**What the exercise asks**
Task for the records below: copy exactly from the first line on, stopping once the line with "елді мекендерде соңғы" is copied, and leave out the pictures.

**Task input**

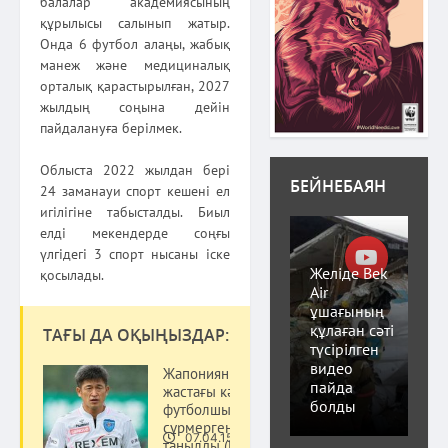
балалар академиясының
құрылысы салынып жатыр.
Онда 6 футбол алаңы, жабық
манеж және медициналық
орталық қарастырылған, 2027
жылдың соңына дейін
пайдалануға берілмек.
Облыста 2022 жылдан бері
БЕЙНЕБАЯН
24 заманауи спорт кешені ел
игілігіне табысталды. Биыл
елді мекендерде соңғы
үлгідегі 3 спорт нысаны іске
Желіде Bek
қосылады.
Air
ұшағының
құлаған сәті
ТАҒЫ ДА ОҚЫҢЫЗДАР:
түсірілген
видео
Жапонияның 48
пайда
жастағы кәсіпқой
болды
футболшысы
сұрмергендігімен
07.04.15
танылды (ВИДЕО)
Спорт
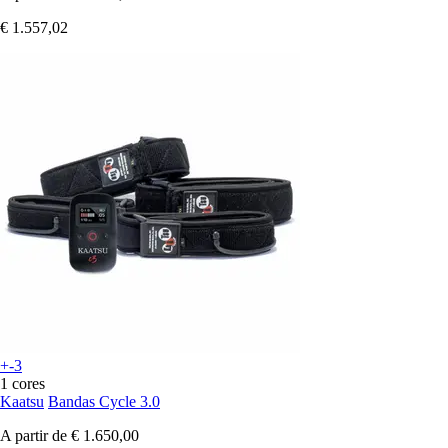
€ 1.557,02
+-3
1 cores
Kaatsu
Bandas Cycle 3.0
A partir de
€ 1.650,00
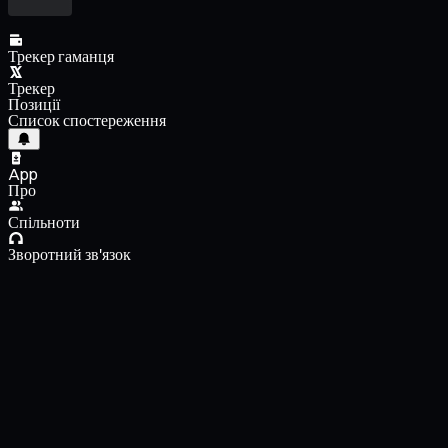
Трекер гаманця
Трекер
Позиції
Список спостереження
App
Про
Спільноти
Зворотний зв'язок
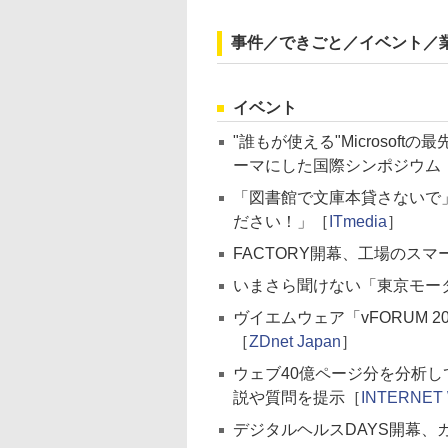
事件／できごと／イベント／
イベント
"誰もが使える"Microsof
ーマにした国際シンポジウム「AI 
「図書館で文庫本貸さないで
ださい！」［
ITmedia
］
FACTORY開幕、工場のスマ
いまさら聞けない「東京モー
ヴイエムウェア「vFORUM 2
［
ZDnet Japan
］
ウェブ40億ページ分を分析し
説や質問を提示［
INTERNET 
デジタルヘルスDAYS開幕、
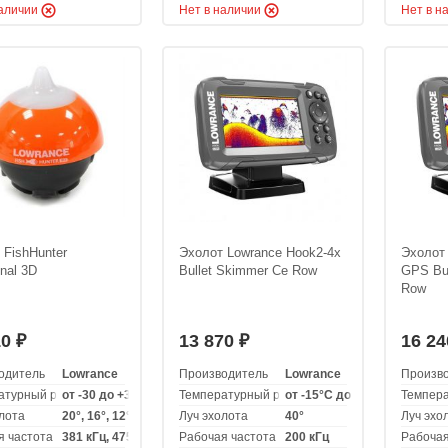
наличии
Нет в наличии
Нет в н
 FishHunter
Эхолот Lowrance Hook2-4x
Эхолот
onal 3D
Bullet Skimmer Ce Row
GPS Bul
Row
10
13 870
16 2
₽
₽
одитель
Lowrance
Производитель
Lowrance
Произв
атурный режим эксплуатации
от -30 до +35 °C
Температурный режим эксплуатации
от -15°C до +55°C
Темпера
лота
20°, 16°, 12°
Луч эхолота
40°
Луч эхо
я частота
381 кГц, 475 кГц, 675 кГц
Рабочая частота
200 кГц
Рабочая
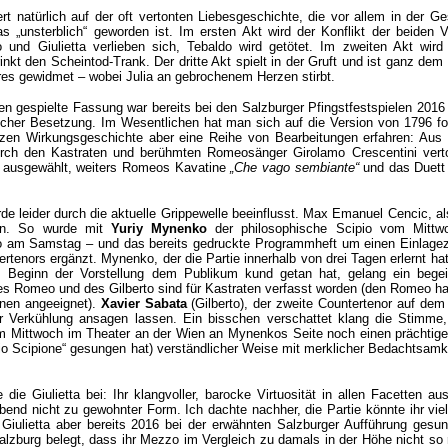
rt natürlich auf der oft vertonten Liebesgeschichte, die vor allem in der Ge
 „unsterblich“ geworden ist. Im ersten Akt wird der Konflikt der beiden 
 und Giulietta verlieben sich, Tebaldo wird getötet. Im zweiten Akt wird
rinkt den Scheintod-Trank. Der dritte Akt spielt in der Gruft und ist ganz dem 
es gewidmet – wobei Julia an gebrochenem Herzen stirbt.
en gespielte Fassung war bereits bei den Salzburger Pfingstfestspielen 201
eicher Besetzung. Im Wesentlichen hat man sich auf die Version von 1796 fo
urzen Wirkungsgeschichte aber eine Reihe von Bearbeitungen erfahren: Aus
rch den Kastraten und berühmten Romeosänger Girolamo Crescentini verto
ausgewählt, weiters Romeos Kavatine
„Che vago sembiante“
und das Duet
rde leider durch die aktuelle Grippewelle beeinflusst. Max Emanuel Cencic, 
en. So wurde mit
Yuriy Mynenko
der philosophische Scipio vom Mitt
o am Samstag – und das bereits gedruckte Programmheft um einen Einlageze
rtenors ergänzt. Mynenko, der die Partie innerhalb von drei Tagen erlernt hat
 Beginn der Vorstellung dem Publikum kund getan hat, gelang ein begei
des Romeo und des Gilberto sind für Kastraten verfasst worden (den Romeo h
nen angeeignet).
Xavier Sabata
(Gilberto), der zweite Countertenor auf de
 Verkühlung ansagen lassen. Ein bisschen verschattet klang die Stimme,
m Mittwoch im Theater an der Wien an Mynenkos Seite noch einen prächtige
lio Scipione“ gesungen hat) verständlicher Weise mit merklicher Bedachtsamk
 die Giulietta bei: Ihr klangvoller, barocke Virtuosität in allen Facetten au
nd nicht zu gewohnter Form. Ich dachte nachher, die Partie könnte ihr viel
 Giulietta aber bereits 2016 bei der erwähnten Salzburger Aufführung gesu
alzburg belegt, dass ihr Mezzo im Vergleich zu damals in der Höhe nicht so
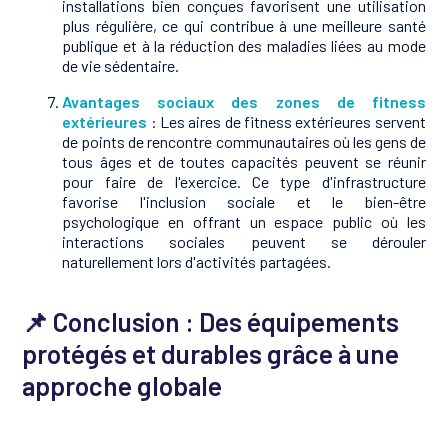
installations bien conçues favorisent une utilisation
plus régulière, ce qui contribue à une meilleure santé
publique et à la réduction des maladies liées au mode
de vie sédentaire.
Avantages sociaux des zones de fitness
extérieures
: Les aires de fitness extérieures servent
de points de rencontre communautaires où les gens de
tous âges et de toutes capacités peuvent se réunir
pour faire de l'exercice. Ce type d'infrastructure
favorise l'inclusion sociale et le bien-être
psychologique en offrant un espace public où les
interactions sociales peuvent se dérouler
naturellement lors d'activités partagées.
📌 Conclusion : Des équipements
protégés et durables grâce à une
approche globale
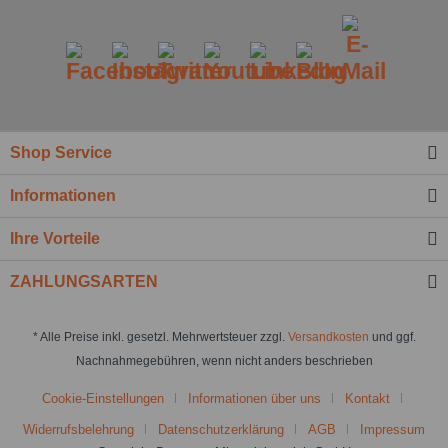
Shop Service
Informationen
Ihre Vorteile
ZAHLUNGSARTEN
* Alle Preise inkl. gesetzl. Mehrwertsteuer zzgl.
Versandkosten
und ggf.
Nachnahmegebühren, wenn nicht anders beschrieben
Cookie-Einstellungen
Informationen über uns
Kontakt
Widerrufsbelehrung
Datenschutzerklärung
AGB
Impressum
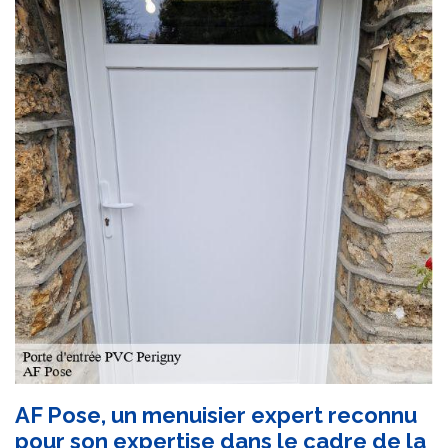
AF Pose, un menuisier expert reconnu
pour son expertise dans le cadre de la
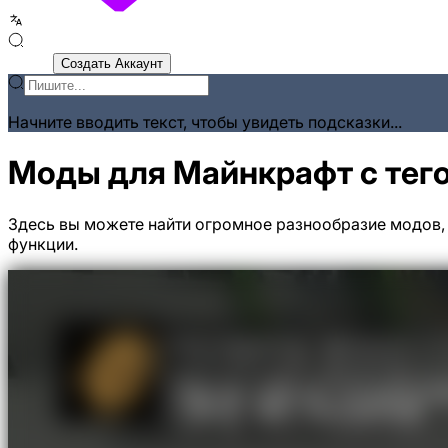
Войти
Создать Аккаунт
Начните вводить текст, чтобы увидеть подсказки...
Моды для Майнкрафт с тего
Здесь вы можете найти огромное разнообразие модов, 
функции.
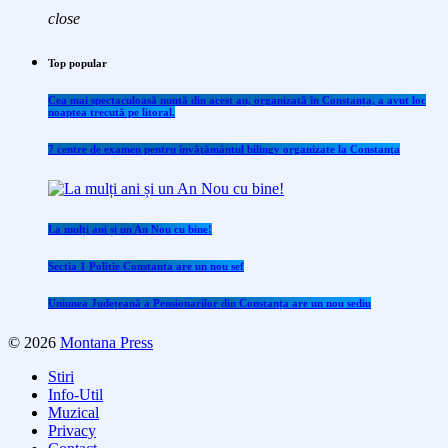
close
Top popular
Cea mai spectaculoasă nuntă din acest an, organizată în Constanța, a avut loc
noaptea trecută pe litoral.
7 centre de examen pentru învăţământul bilingv organizate la Constanţa
La mulți ani și un An Nou cu bine!
Sectia 1 Politie Constanta are un nou sef
Uniunea Județeană a Pensionarilor din Constanța are un nou sediu
© 2026
Montana Press
Stiri
Info-Util
Muzical
Privacy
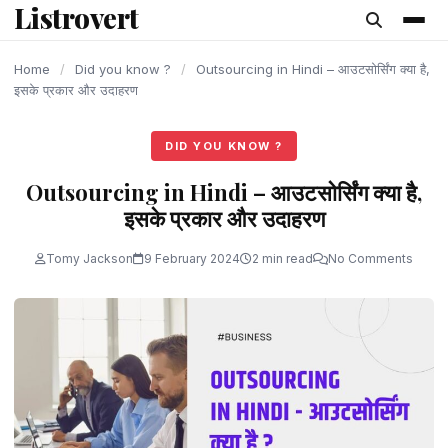
Listrovert
content
Home
/
Did you know ?
/
Outsourcing in Hindi – आउटसोर्सिंग क्या है,
इसके प्रकार और उदाहरण
DID YOU KNOW ?
Outsourcing in Hindi – आउटसोर्सिंग क्या है,
इसके प्रकार और उदाहरण
Tomy Jackson
9 February 2024
2 min read
No Comments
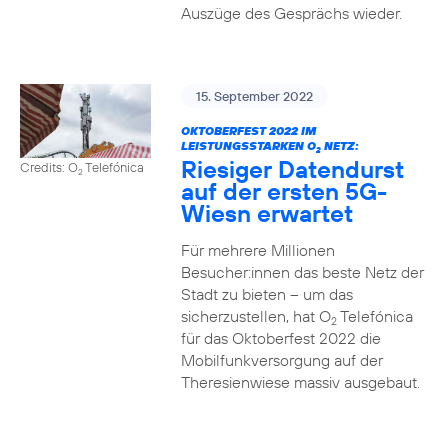
Auszüge des Gesprächs wieder.
15. September 2022
OKTOBERFEST 2022 IM
LEISTUNGSSTARKEN O
NETZ:
2
Riesiger Datendurst
Credits: O
Telefónica
2
auf der ersten 5G-
Wiesn erwartet
Für mehrere Millionen
Besucher:innen das beste Netz der
Stadt zu bieten – um das
sicherzustellen, hat O
Telefónica
2
für das Oktoberfest 2022 die
Mobilfunkversorgung auf der
Theresienwiese massiv ausgebaut.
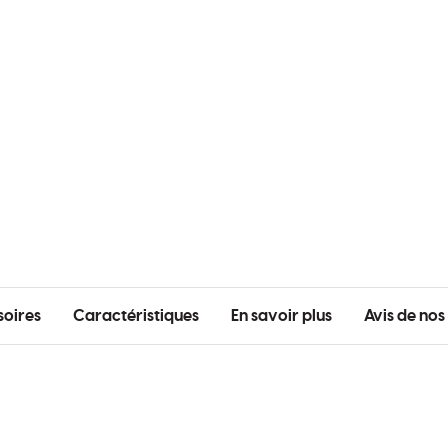
soires
Caractéristiques
En savoir plus
Avis de nos 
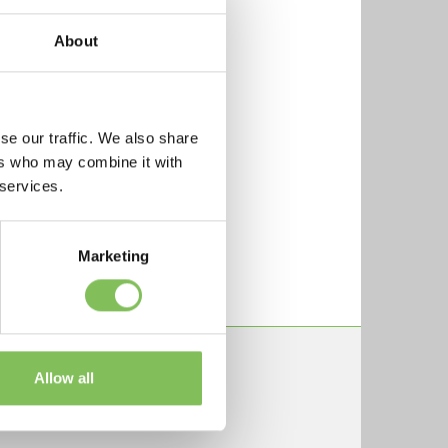
About
jouw
n de
se our traffic. We also share
ers who may combine it with
 services.
es in
 afval.
Marketing
Allow all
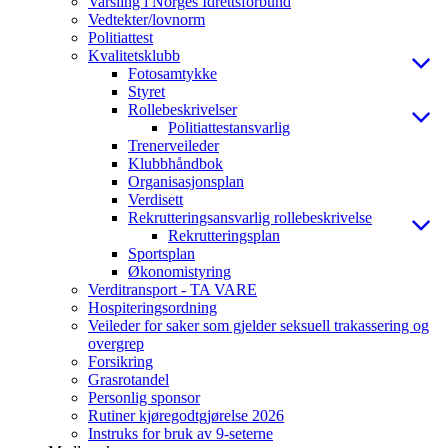
Varsling i Norges Idrettsforbund
Vedtekter/lovnorm
Politiattest
Kvalitetsklubb
Fotosamtykke
Styret
Rollebeskrivelser
Politiattestansvarlig
Trenerveileder
Klubbhåndbok
Organisasjonsplan
Verdisett
Rekrutteringsansvarlig rollebeskrivelse
Rekrutteringsplan
Sportsplan
Økonomistyring
Verditransport - TA VARE
Hospiteringsordning
Veileder for saker som gjelder seksuell trakassering og
overgrep
Forsikring
Grasrotandel
Personlig sponsor
Rutiner kjøregodtgjørelse 2026
Instruks for bruk av 9-seterne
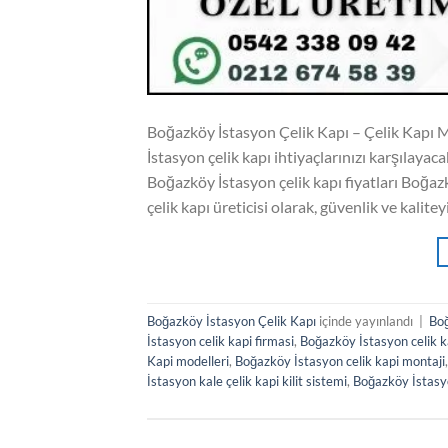
Boğazköy İstasyon Çelik Kapı – Çelik Kapı M
İstasyon çelik kapı ihtiyaçlarınızı karşılayac
Boğazköy İstasyon çelik kapı fiyatları Boğazk
çelik kapı üreticisi olarak, güvenlik ve kalit
Boğazköy İstasyon Çelik Kapı
içinde yayınlandı
|
Boğ
İstasyon celik kapi firmasi
,
Boğazköy İstasyon celik ka
Kapi modelleri
,
Boğazköy İstasyon celik kapi montaji
İstasyon kale çelik kapi kilit sistemi
,
Boğazköy İstasy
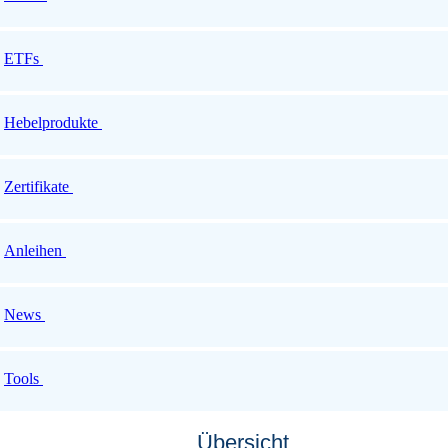
ETFs
Hebelprodukte
Zertifikate
Anleihen
News
Tools
Übersicht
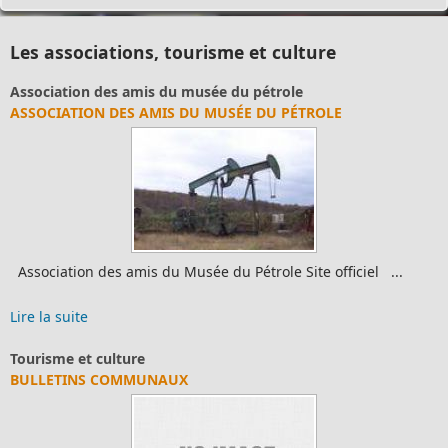
Les associations, tourisme et culture
Association des amis du musée du pétrole
ASSOCIATION DES AMIS DU MUSÉE DU PÉTROLE
Association des amis du Musée du Pétrole Site officiel ...
Lire la suite
Tourisme et culture
BULLETINS COMMUNAUX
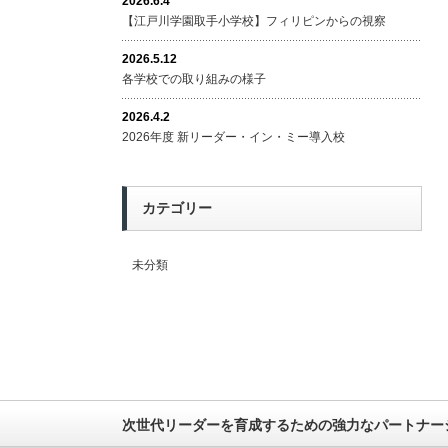
2026.6.4
【江戸川学園取手小学校】フィリピンからの視察
2026.5.12
各学校での取り組みの様子
2026.4.2
2026年度 新リーダー・イン・ミー導入校
カテゴリー
未分類
次世代リーダーを育成するための強力なパートナー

**Written answer**
балалар академиясының
құрылысы салынып жатыр.
Онда 6 футбол алаңы, жабық
манеж және медициналық
орталық қарастырылған, 2027
жылдың соңына дейін
пайдалануға берілмек.
Облыста 2022 жылдан бері
БЕЙНЕБАЯН
24 заманауи спорт кешені ел
игілігіне табысталды. Биыл
елді мекендерде соңғы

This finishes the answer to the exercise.